Com pior abril da história, reincidência na inadimplência atinge 85,95% dos consumidores no Brasil

O Brasil registrou um cenário preocupante de inadimplência em abril de 2026. Dados divulgados pela Confederação Nacional de Dirigentes Lojistas e pelo SPC Brasil mostram que 85,95% das negativações feitas no período foram de consumidores reincidentes — ou seja, pessoas que já haviam aparecido nos cadastros de inadimplentes nos últimos 12 meses.

O índice representa o pior abril da série histórica e evidencia a dificuldade crescente dos brasileiros em recuperar o equilíbrio financeiro. Entre os consumidores reincidentes, 68,53% ainda não haviam quitado dívidas antigas e acabaram negativados novamente. Outros 17,41% chegaram a sair do cadastro de inadimplentes, mas voltaram a ter o nome negativado em menos de um ano. Apenas 14,05% dos consumidores negativados em abril não tinham restrições no CPF nos últimos 12 meses.

Outro dado que chama atenção é a velocidade do endividamento. Segundo o levantamento, o tempo médio entre o vencimento de uma dívida e o surgimento de uma nova pendência foi de apenas 71 dias. Na prática, isso significa que, pouco mais de dois meses após entrar na inadimplência, o consumidor já acumula um novo débito em atraso.

Nos últimos 12 meses encerrados em abril de 2026, o número de devedores reincidentes cresceu 15,05% na comparação com o mesmo período anterior.

De acordo com o presidente da CNDL, José César da Costa, os números mostram que a inadimplência deixou de ser um problema pontual para se tornar uma condição persistente entre muitas famílias brasileiras.

“O cenário atual da inadimplência no Brasil atinge patamares alarmantes, configurando um recorde histórico no mês de abril que reflete a fragilidade financeira das famílias. O dado mais preocupante é a velocidade do ciclo de endividamento”, afirmou.

Faixa etária de 30 a 39 anos lidera reincidência

O perfil dos consumidores reincidentes mostra que a faixa etária entre 30 e 39 anos concentra a maior parcela dos inadimplentes, representando 26,18% do total.

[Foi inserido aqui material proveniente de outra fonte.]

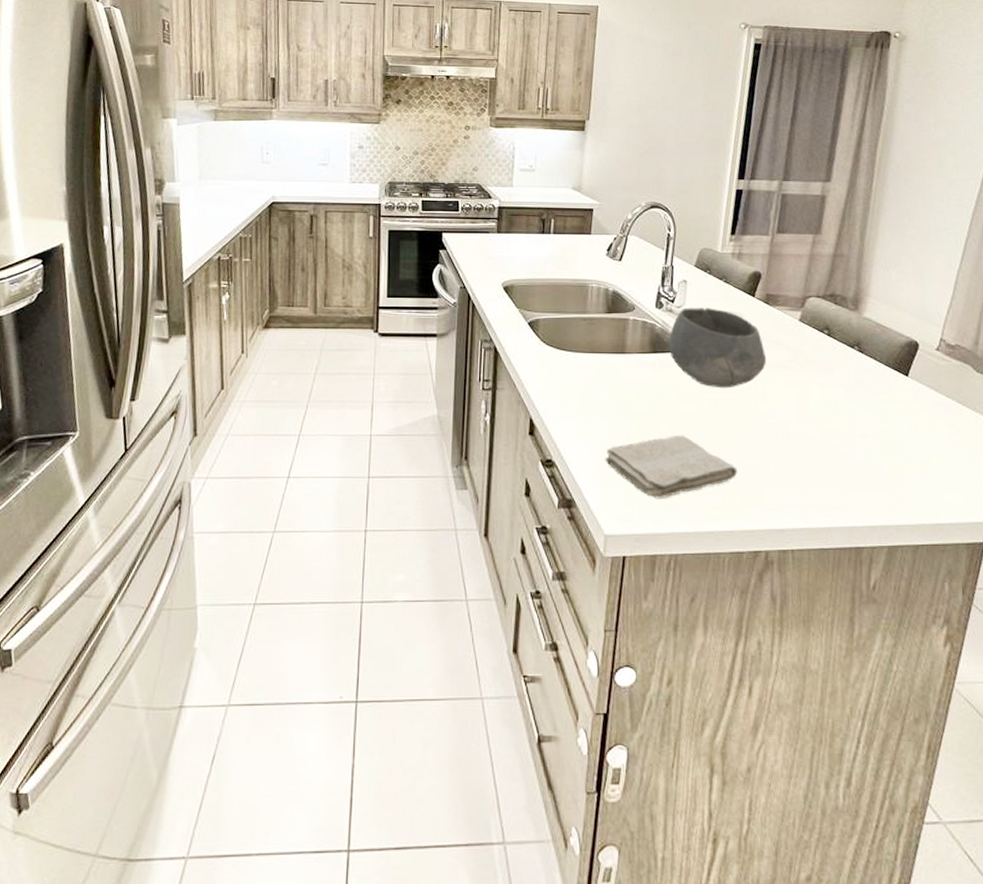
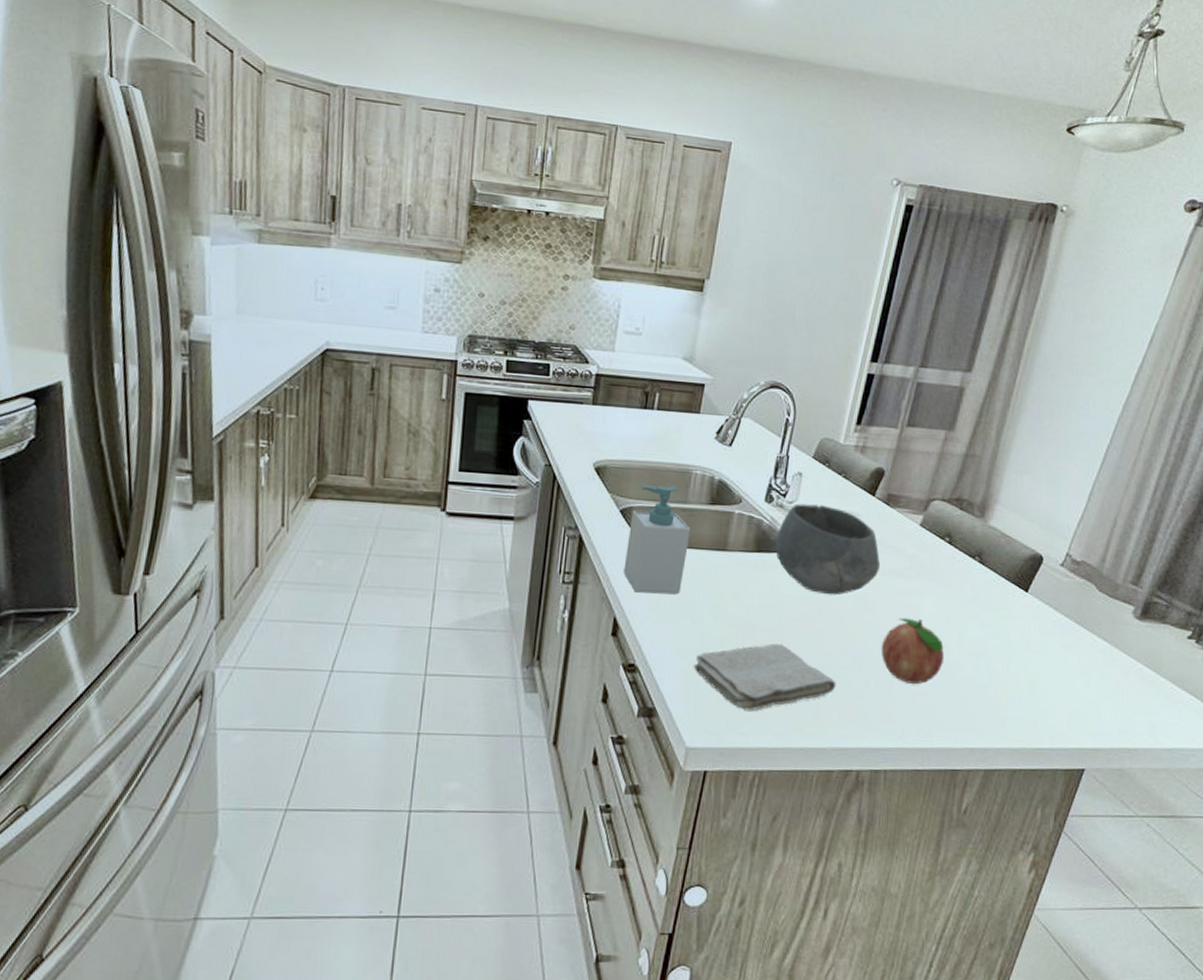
soap bottle: none [535,299,592,395] -> present [624,484,691,594]
fruit: none [776,407,837,468] -> present [881,618,945,685]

Em relação ao gênero, as mulheres somam 54,40% dos registros, enquanto os homens representam 45,60%.

Os dados fazem parte do Indicador de Reincidência de Pessoas Físicas, levantamento elaborado mensalmente pela CNDL e SPC Brasil para monitorar o comportamento da inadimplência no país.

Recuperação de crédito também apresenta piora

Além do avanço da reincidência, o Indicador de Recuperação de Crédito revelou uma redução no número de consumidores que conseguiram limpar o nome. Nos 12 meses encerrados em abril de 2026, houve queda de 2,92% na recuperação de crédito em comparação com o período anterior.

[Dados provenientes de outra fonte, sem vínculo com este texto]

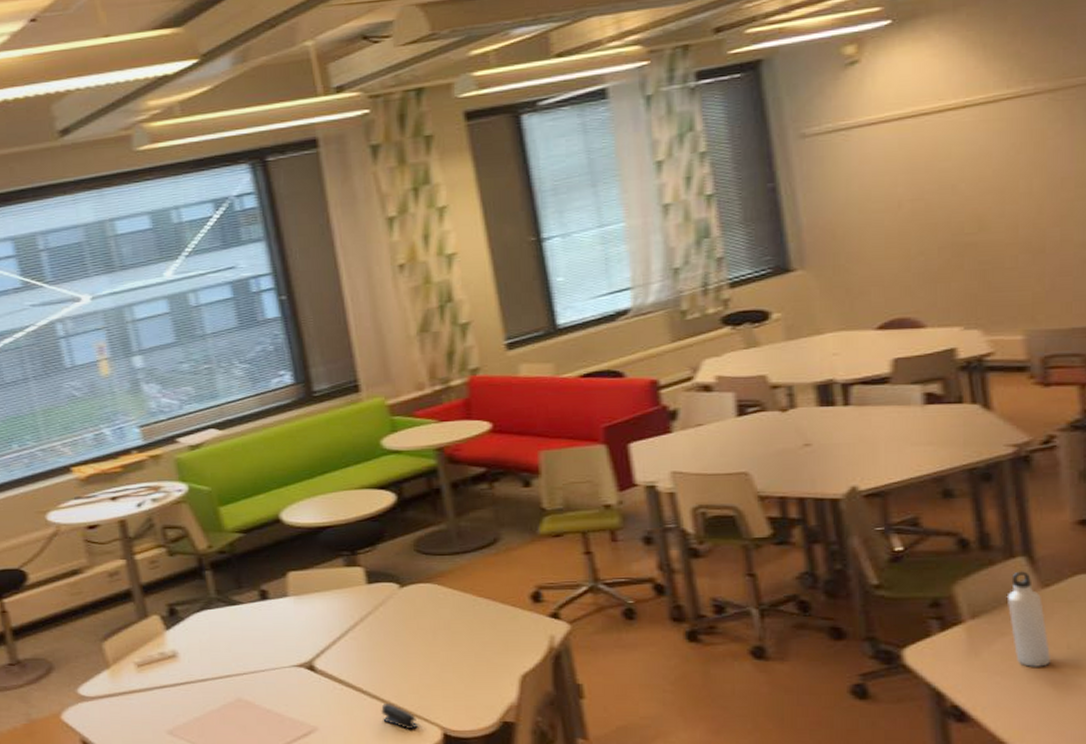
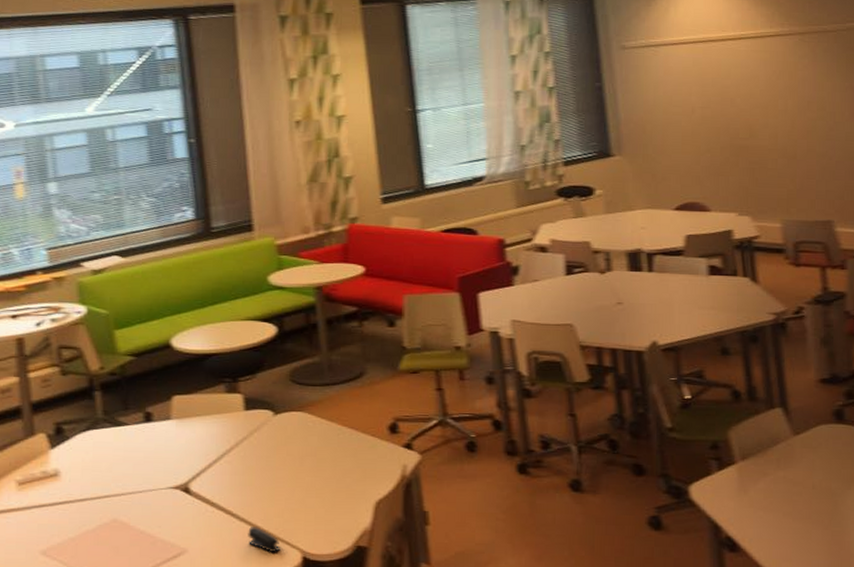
water bottle: present [1006,571,1050,667] -> none [768,420,800,504]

A maior retração ocorreu entre consumidores que levaram de quatro a cinco anos para quitar suas dívidas, grupo que registrou redução de 15,90%.

Entre os brasileiros que conseguiram sair da inadimplência, a faixa etária mais representativa foi a de 50 a 64 anos, com 24,75% dos casos. As mulheres correspondem a 51,02% dos consumidores recuperados, enquanto os homens representam 48,98%.

O valor médio pago para regularização das dívidas foi de R$ 2.176,99. Apesar disso, a maioria dos consumidores recuperados — 61,44% — quitou débitos de até R$ 500.

Para o presidente do SPC Brasil, Roque Pellizzaro Júnior, os indicadores revelam um ciclo contínuo de endividamento e dificuldades crescentes para a recuperação financeira das famílias.

“Estamos atravessando o pior abril da história para o crédito no país. Enquanto a reincidência dispara, a capacidade de recuperação apresenta queda. Isso mostra que o consumidor não consegue se manter fora do cadastro de inadimplentes após quitar suas dívidas”, alertou.

Inadimplência afeta quase metade da população adulta

Segundo o SPC Brasil, cerca de 44,69% da população adulta brasileira enfrenta algum tipo de inadimplência atualmente, reforçando o impacto do cenário econômico sobre o orçamento das famílias e o consumo no país.